I spent some years as a teacher and so have some first-hand experience here; my take, for what it's worth, is that LLMs have indeed blown a gaping hole in the structure of education as actually practiced in the USA. That hole is: much of education is based on the assumption that the unsupervised production of written artifacts is proof of progress in learning. LLMs can produce those artifacts now, incidentally disrupting the paid essay-writing industry (one assumes).
From this, I agree with the article - since educators now have to figure out another hook to hang evaluation on, the questions "what the hell does it mean to 'learn', anyway?" and "how the hell do we meaningfully measure that 'learning', whatever it is?" have even more salience, and the humanities certainly have something meaningful to say on both of them. I'll (puckishly) predict that recitations and verbal examinations are going to make a comeback - harder to game at this point, but then, who knows how long 'this point' will last?
I think the main subject of that hole is objectivity, and it affects much more than education.
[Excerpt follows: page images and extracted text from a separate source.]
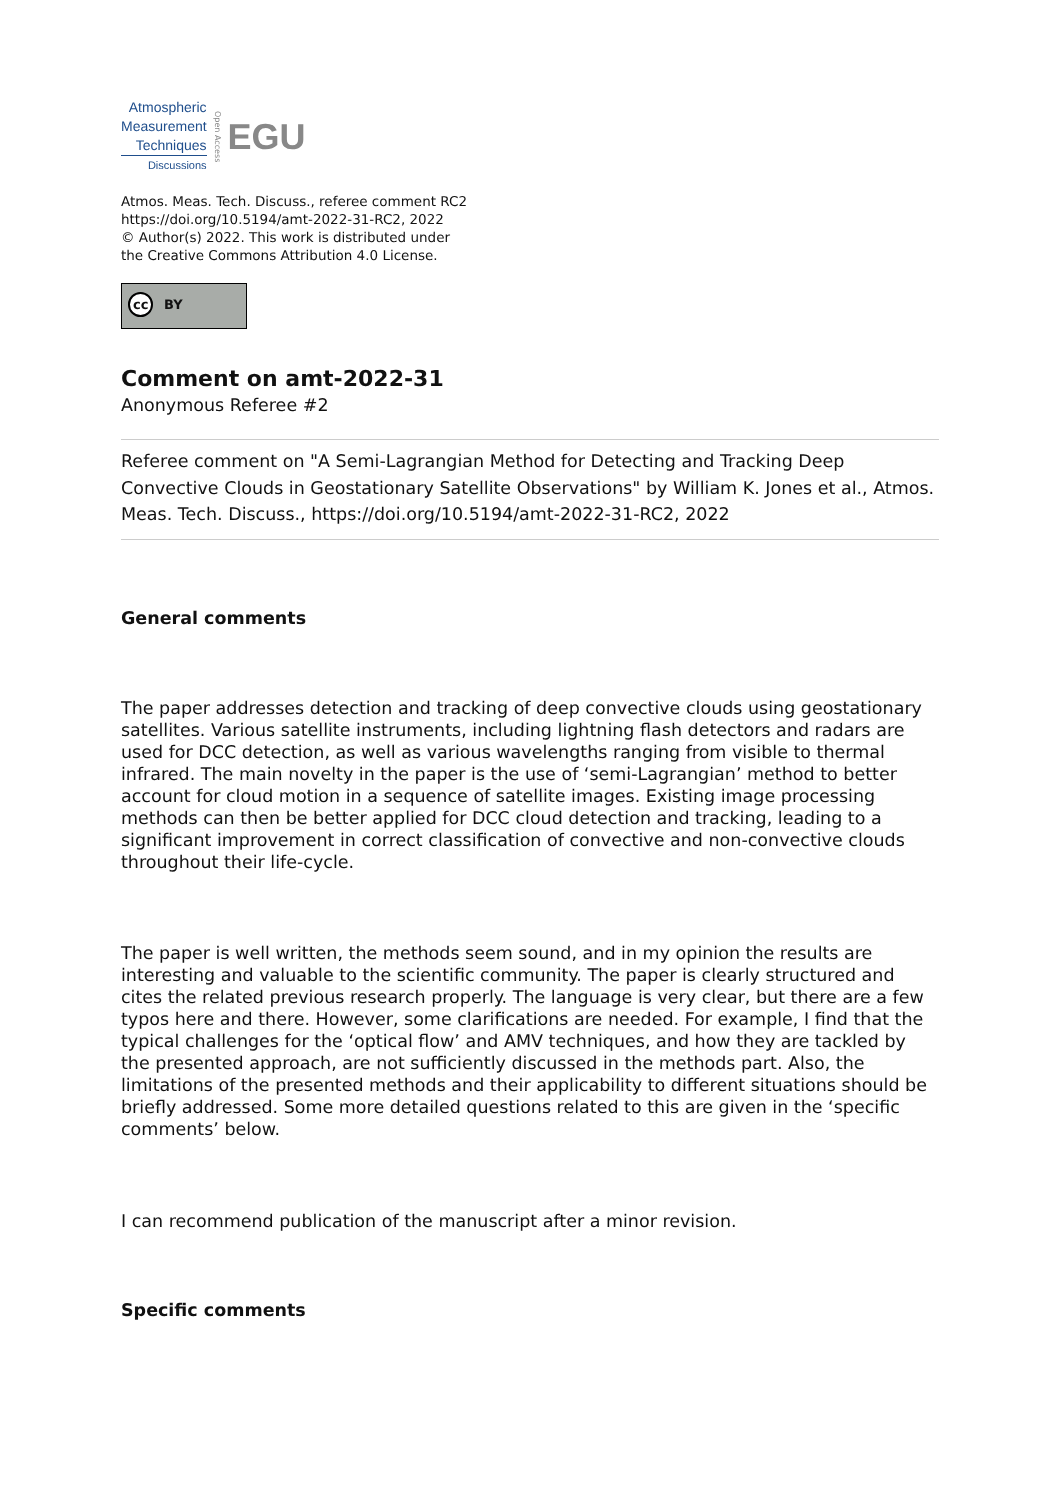Atmospheric
Measurement
Techniques
Discussions
Open Access
EGU
Atmos. Meas. Tech. Discuss., referee comment RC2
https://doi.org/10.5194/amt-2022-31-RC2, 2022
© Author(s) 2022. This work is distributed under
the Creative Commons Attribution 4.0 License.
cc BY
Comment on amt-2022-31
Anonymous Referee #2
Referee comment on "A Semi-Lagrangian Method for Detecting and Tracking Deep Convective Clouds in Geostationary Satellite Observations" by William K. Jones et al., Atmos. Meas. Tech. Discuss., https://doi.org/10.5194/amt-2022-31-RC2, 2022
General comments
The paper addresses detection and tracking of deep convective clouds using geostationary satellites. Various satellite instruments, including lightning flash detectors and radars are used for DCC detection, as well as various wavelengths ranging from visible to thermal infrared. The main novelty in the paper is the use of ‘semi-Lagrangian’ method to better account for cloud motion in a sequence of satellite images. Existing image processing methods can then be better applied for DCC cloud detection and tracking, leading to a significant improvement in correct classification of convective and non-convective clouds throughout their life-cycle.
The paper is well written, the methods seem sound, and in my opinion the results are interesting and valuable to the scientific community. The paper is clearly structured and cites the related previous research properly. The language is very clear, but there are a few typos here and there. However, some clarifications are needed. For example, I find that the typical challenges for the ‘optical flow’ and AMV techniques, and how they are tackled by the presented approach, are not sufficiently discussed in the methods part. Also, the limitations of the presented methods and their applicability to different situations should be briefly addressed. Some more detailed questions related to this are given in the ‘specific comments’ below.
I can recommend publication of the manuscript after a minor revision.
Specific comments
By obsessively structuring education around measurement, we have implied that what is taught is objective fact. That's always been bullshit, but - for the most part - it's been consistent enough with itself to function. The more strict your presentation of knowledge is, the more it can pretend to be truly objective. Because a teacher has total authority over the methodology of learning, this consistency can be preserved.
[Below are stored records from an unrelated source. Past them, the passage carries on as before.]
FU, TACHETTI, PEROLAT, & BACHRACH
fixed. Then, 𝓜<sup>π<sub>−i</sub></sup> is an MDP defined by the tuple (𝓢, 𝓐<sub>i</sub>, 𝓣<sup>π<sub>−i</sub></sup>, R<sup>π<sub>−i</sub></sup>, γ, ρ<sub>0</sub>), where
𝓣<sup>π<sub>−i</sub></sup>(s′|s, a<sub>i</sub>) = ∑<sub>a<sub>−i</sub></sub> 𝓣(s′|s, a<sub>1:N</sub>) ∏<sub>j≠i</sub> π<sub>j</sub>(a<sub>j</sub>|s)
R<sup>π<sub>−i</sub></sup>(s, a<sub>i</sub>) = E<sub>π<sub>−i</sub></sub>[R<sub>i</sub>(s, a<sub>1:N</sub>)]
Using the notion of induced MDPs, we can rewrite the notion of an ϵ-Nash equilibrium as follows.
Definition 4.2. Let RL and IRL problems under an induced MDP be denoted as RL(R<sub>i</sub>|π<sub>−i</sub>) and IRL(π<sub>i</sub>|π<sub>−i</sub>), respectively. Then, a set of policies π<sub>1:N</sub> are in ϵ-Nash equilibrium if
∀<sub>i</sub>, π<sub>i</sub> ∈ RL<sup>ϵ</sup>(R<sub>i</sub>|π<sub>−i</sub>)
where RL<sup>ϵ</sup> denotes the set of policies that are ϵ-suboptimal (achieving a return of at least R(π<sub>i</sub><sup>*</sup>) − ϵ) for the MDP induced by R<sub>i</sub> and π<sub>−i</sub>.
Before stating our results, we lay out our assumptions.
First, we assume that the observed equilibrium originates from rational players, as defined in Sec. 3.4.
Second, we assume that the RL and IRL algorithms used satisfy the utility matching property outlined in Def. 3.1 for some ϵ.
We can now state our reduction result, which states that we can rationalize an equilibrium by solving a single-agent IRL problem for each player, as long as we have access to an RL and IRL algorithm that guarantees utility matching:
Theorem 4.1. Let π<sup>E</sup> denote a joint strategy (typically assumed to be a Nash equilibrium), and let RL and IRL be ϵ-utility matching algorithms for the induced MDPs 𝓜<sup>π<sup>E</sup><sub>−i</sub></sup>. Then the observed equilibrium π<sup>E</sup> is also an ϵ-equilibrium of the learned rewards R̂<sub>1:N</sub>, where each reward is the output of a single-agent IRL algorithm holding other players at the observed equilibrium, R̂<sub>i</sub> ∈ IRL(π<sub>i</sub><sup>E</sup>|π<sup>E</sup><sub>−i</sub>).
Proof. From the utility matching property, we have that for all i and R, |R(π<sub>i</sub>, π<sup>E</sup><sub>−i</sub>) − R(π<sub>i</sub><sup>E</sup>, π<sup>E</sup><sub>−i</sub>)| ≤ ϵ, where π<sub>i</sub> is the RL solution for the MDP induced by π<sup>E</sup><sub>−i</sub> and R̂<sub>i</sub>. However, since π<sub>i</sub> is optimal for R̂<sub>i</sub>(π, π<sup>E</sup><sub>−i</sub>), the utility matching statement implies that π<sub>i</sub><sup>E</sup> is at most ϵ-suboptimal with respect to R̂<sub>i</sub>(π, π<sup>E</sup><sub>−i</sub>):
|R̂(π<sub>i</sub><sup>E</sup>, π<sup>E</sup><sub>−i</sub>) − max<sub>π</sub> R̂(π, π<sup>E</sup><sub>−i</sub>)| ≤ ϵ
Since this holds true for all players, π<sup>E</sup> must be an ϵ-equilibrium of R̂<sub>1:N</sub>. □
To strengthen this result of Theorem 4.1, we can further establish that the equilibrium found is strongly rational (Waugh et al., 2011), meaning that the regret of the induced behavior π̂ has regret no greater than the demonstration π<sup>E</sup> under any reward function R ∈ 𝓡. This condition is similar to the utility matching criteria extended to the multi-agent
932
The reality has always been that anything written is subjective. The only way to learn objective fact is to explore it through many subjective representations. This is obvious to anyone who learns mathematics: you don't just see x^2+y^2=z^2, and suddenly understand the implications of the Pythagorean theorem.
Because objectivity can't be written, objectivity is not computable. We can't give a computer several subjective representations of a concept, and have it figure it out. This is the same problem as ambiguity: there is no objectively correct way to compute an ambiguous statement. This is why we write in programming languages: each programming language grammar is "context-free", which means that everything must be completely and explicitly defined. To write a computable statement, we must subject the abstract concept in mind to the language (grammar and environment) we write it in.
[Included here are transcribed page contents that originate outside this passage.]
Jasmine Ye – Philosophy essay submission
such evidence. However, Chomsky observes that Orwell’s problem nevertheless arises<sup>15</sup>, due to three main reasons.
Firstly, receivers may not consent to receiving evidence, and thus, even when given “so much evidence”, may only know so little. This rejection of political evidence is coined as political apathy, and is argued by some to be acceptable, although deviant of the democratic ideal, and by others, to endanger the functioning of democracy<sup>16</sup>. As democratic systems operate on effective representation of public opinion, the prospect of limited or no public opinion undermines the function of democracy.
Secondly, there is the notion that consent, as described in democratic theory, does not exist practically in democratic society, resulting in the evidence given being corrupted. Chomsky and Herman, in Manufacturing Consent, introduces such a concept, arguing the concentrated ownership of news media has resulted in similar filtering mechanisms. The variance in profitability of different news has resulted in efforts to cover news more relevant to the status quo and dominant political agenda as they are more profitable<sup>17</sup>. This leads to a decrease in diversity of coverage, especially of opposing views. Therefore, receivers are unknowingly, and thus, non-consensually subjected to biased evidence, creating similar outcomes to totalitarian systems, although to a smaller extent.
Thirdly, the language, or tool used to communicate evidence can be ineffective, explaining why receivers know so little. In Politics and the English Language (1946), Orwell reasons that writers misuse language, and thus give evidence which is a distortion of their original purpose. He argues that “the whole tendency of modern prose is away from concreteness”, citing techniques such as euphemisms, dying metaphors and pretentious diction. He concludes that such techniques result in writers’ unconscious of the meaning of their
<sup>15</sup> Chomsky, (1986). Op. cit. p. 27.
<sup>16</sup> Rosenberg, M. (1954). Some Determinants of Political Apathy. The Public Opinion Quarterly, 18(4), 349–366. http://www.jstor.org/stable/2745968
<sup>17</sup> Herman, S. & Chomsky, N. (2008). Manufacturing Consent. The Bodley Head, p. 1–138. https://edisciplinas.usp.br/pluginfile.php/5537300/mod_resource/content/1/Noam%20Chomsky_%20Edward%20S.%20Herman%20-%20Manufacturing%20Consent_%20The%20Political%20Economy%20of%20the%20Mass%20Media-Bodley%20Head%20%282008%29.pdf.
Most of the writing in our society is done with software. Because of this, we are implicitly encouraged to establish shared context. If what we write is consistent with the context of others' writing, it can pretend to be objective, and be more computable. Social interactions that are facilitated by software are also implicitly structured by that software's structure. There can be no true free-form dialogue in social media.
The exciting thing about LLMs is that they don't have this problem. They conveniently dodge it, by not doing any logic at all! Now instead of the software subjecting you to a strict environment, it subjects you to a familiar one. There is no truth, only vibes. There is no calculation, only guesses. This feels a lot like objectivity, but it's just a new facade. The difference is that the boundary is somewhere new and unfamiliar.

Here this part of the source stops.